◆ TASK DESCRIPTION
Every line containing "élégance" should be identified and copied from the data below.

Extracted page text data:

++++

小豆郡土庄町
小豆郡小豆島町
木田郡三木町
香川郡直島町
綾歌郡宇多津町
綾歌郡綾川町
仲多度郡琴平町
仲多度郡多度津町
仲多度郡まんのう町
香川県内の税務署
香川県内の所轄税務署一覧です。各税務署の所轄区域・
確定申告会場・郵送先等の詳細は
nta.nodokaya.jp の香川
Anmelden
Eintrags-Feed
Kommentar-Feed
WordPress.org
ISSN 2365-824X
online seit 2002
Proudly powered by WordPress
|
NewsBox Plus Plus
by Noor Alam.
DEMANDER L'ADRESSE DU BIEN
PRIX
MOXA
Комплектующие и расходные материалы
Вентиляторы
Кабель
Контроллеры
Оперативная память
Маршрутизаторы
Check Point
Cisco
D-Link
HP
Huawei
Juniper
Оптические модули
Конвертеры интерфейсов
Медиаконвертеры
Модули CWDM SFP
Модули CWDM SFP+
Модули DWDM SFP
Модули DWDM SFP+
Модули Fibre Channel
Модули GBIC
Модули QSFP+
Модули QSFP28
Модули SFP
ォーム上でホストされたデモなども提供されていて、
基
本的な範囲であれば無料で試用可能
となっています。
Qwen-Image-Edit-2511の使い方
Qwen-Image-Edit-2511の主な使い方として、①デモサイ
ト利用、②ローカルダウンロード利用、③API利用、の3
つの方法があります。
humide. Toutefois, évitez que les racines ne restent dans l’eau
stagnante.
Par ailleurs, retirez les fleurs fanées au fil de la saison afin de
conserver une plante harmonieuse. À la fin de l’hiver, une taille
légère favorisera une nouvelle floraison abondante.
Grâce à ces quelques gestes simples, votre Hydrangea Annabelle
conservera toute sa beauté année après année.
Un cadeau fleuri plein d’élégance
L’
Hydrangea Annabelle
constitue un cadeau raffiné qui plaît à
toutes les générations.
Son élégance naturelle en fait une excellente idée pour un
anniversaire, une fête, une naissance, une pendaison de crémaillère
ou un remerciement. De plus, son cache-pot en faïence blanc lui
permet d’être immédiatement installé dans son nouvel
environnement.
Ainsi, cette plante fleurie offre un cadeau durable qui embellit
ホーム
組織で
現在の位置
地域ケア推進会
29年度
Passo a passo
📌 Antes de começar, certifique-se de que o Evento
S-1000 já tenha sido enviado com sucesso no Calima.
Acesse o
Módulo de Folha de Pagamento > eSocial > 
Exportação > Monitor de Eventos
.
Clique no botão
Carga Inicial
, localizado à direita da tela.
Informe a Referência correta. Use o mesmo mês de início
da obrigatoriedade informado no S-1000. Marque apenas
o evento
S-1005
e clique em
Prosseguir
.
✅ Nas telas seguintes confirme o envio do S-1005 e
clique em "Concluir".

++++

◆ WRITTEN SOLUTION
Un cadeau fleuri plein d’élégance
Son élégance naturelle en fait une excellente idée pour un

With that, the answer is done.